■ **Prompt**:
Filter the entries below, keeping only lines with the word "Minnesota".

----- Data listing

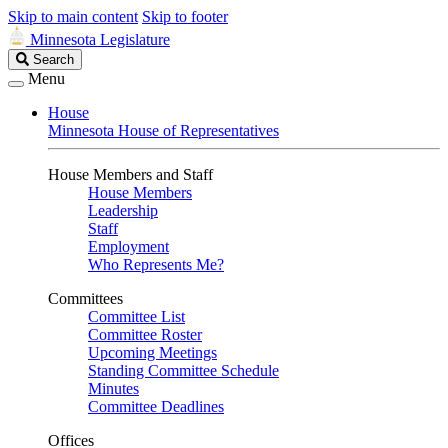
Skip to main content
Skip to footer
Minnesota Legislature
Search
Search
Legislature
Menu
House
Minnesota House of Representatives
House Members and Staff
House Members
Leadership
Staff
Employment
Who Represents Me?
Committees
Committee List
Committee Roster
Upcoming Meetings
Standing Committee Schedule
Minutes
Committee Deadlines
Offices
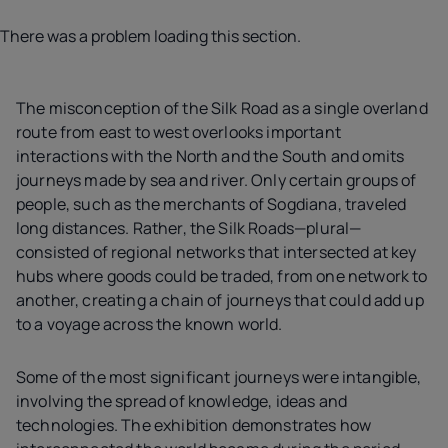
There was a problem loading this section.
The misconception of the Silk Road as a single overland
route from east to west overlooks important
interactions with the North and the South and omits
journeys made by sea and river. Only certain groups of
people, such as the merchants of Sogdiana, traveled
long distances. Rather, the Silk Roads—plural—
consisted of regional networks that intersected at key
hubs where goods could be traded, from one network to
another, creating a chain of journeys that could add up
to a voyage across the known world.
Some of the most significant journeys were intangible,
involving the spread of knowledge, ideas and
technologies. The exhibition demonstrates how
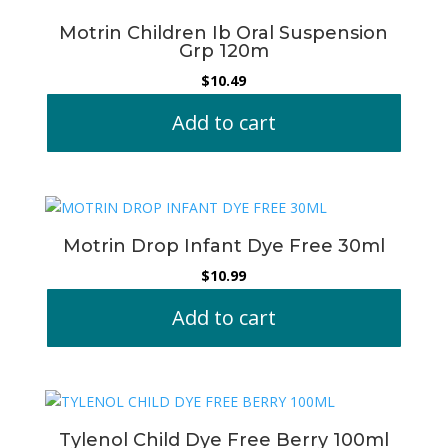
Motrin Children Ib Oral Suspension
Grp 120m
$
10.49
Add to cart
Motrin Drop Infant Dye Free 30ml
$
10.99
Add to cart
Tylenol Child Dye Free Berry 100ml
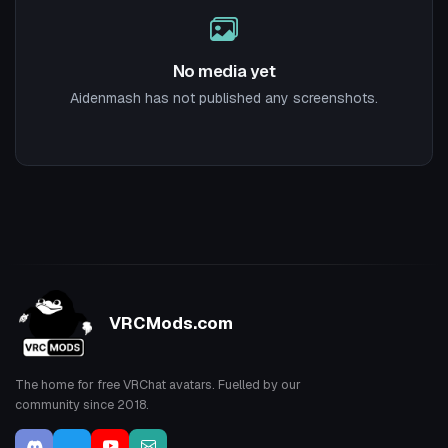
No media yet
Aidenmash has not published any screenshots.
VRCMods.com
The home for free VRChat avatars. Fuelled by our
community since 2018.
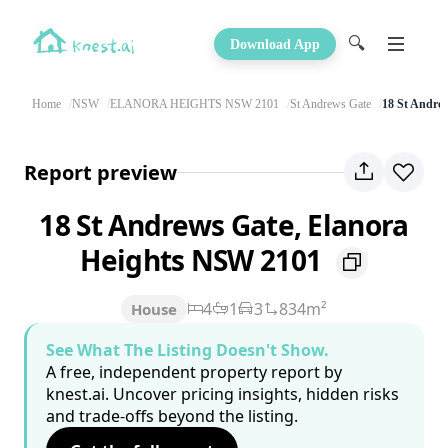
🔍
Download App
Home
NSW
ELANORA HEIGHTS NSW 2101
St Andrews Gate
18 St Andre
Report preview
18 St Andrews Gate, Elanora
Heights NSW 2101
4
1
3
834m²
House
See What The Listing Doesn't Show.
A free, independent property report by
knest.ai. Uncover pricing insights, hidden risks
and trade-offs beyond the listing.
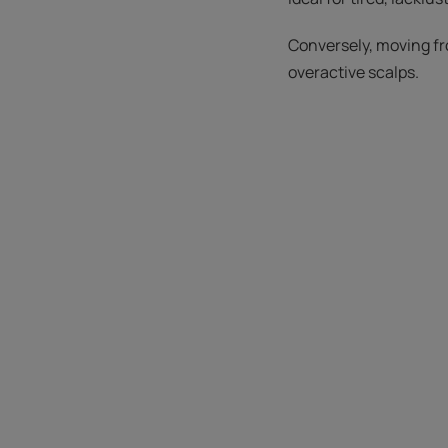
Conversely, moving fr
overactive scalps.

----------

■ **Exercise response**:
Minnesota Legislature
Minnesota House of Representatives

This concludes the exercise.